You must be registered for see images


got it warmed up and ran the contribution test and the test itself was way different then any of the other contribution tests I have run. It was about twice as long and did things differently. But all cyl's now PASSED WOOT.
 

Cheapthrillb2

one ton of fun
Joined
Jul 22, 2009
Posts
122
Reaction score
0
Location
Michigan
Maybe, haven't towed yet.

But now I pass the Buzz tests and the contribution tests. So now I feel I am clear to make some upgrades now that the stock stuff is up to par. Looking at some stage 1 injectors and a tuner eventually. And a Trans rebuild.
 

Cheapthrillb2

one ton of fun
Joined
Jul 22, 2009
Posts
122
Reaction score
0
Location
Michigan
Maybe, haven't towed yet.

But now I pass the Buzz tests and the contribution tests. So now I feel I am clear to make some upgrades now that the stock stuff is up to par. Looking at some stage 1 injectors and a tuner eventually. And a Trans rebuild.
 

zpd307

Registered User
Joined
Apr 25, 2008
Posts
1,629
Reaction score
0
Location
Zumbrota, MN
with your scanner, are you able to see your hpop pressures? are they in good shape? an upgrade would be a stock 17 degree or adrenaline pump.... i got a buddy who has a scanner, i want to hook it up to see where i am at with 206k on the clock.... if my 6.0 tranny cooler would ever get here, i am going to put in a 6.0 intercooler at the same time. i had it lying around to put on the 90, which never happened before i sold it.
 

zpd307

Registered User
Joined
Apr 25, 2008
Posts
1,629
Reaction score
0
Location
Zumbrota, MN
i would have to look those up. i saw a post where 500psi at idle and 2800 psi at wot was fine.
 
Last edited:

Cheapthrillb2

one ton of fun
Joined
Jul 22, 2009
Posts
122
Reaction score
0
Location
Michigan
I have also noticed that the EBV isn't nearly as bad as it was in the mornings before the IDM replacement. Now the valve just barely restricts flow for about .5 mile unlike before when I couldn't even clear 30mph for almost two miles.
 

u2slow

bilge rat
Joined
May 8, 2007
Posts
1,837
Reaction score
821
Location
Coastal BC
I have also noticed that the EBV isn't nearly as bad as it was in the mornings before the IDM replacement. Now the valve just barely restricts flow for about .5 mile unlike before when I couldn't even clear 30mph for almost two miles.

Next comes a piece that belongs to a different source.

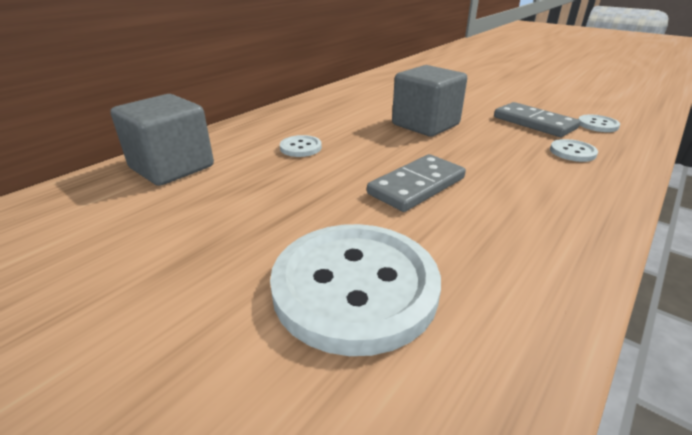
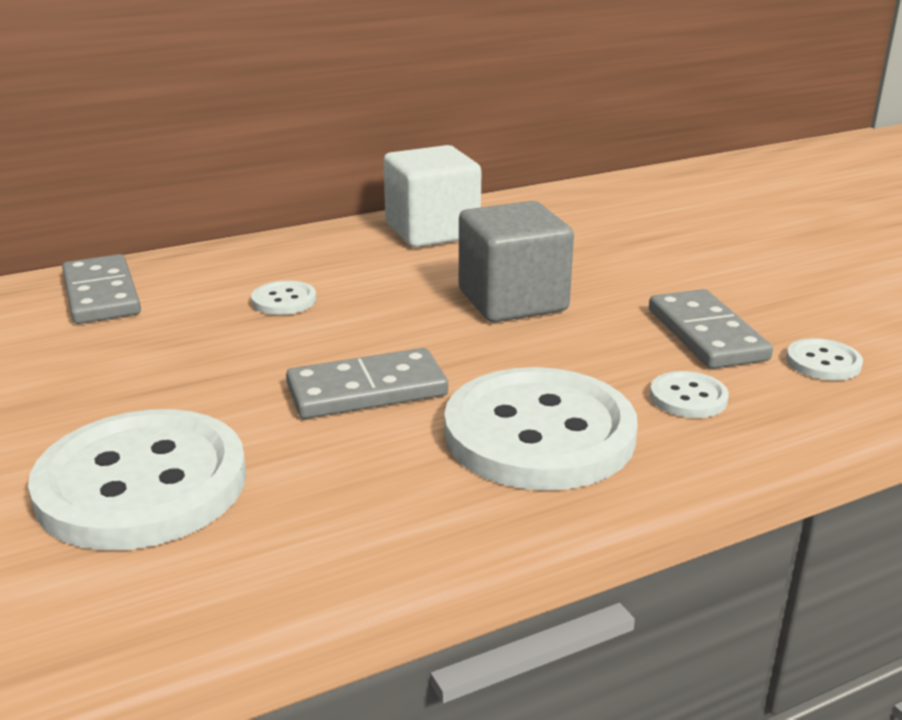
camera: 25 degrees right, 5 degrees down
grey cube [110,94,214,186] -> grey domino [62,254,141,324]
none -> white cube [383,145,481,248]
none -> white button [444,367,638,491]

The EBPV works with the temperature sensor in your stock airbox. It can be converted to manual control to act as a brake. It can also be disconnected or deleted entirely. Bottom line is you have options even if your otherwise-good IDM isn't playing nice with the EBPV.
 

Cheapthrillb2

one ton of fun
Joined
Jul 22, 2009
Posts
122
Reaction score
0
Location
Michigan
The sensor at the end of the pipe off the right manifold is bad......its stuck showing 50 psi of pressure all the time even with the truck turned off and sitting.
 

zpd307

Registered User
Joined
Apr 25, 2008
Posts
1,629
Reaction score
0
Location
Zumbrota, MN
if you want to replace it, tousley ford parts online is the cheapest i have found. everything you would want has been the cheapest. they are fast to ship too! i got a new tube and sensor for $116 shipped.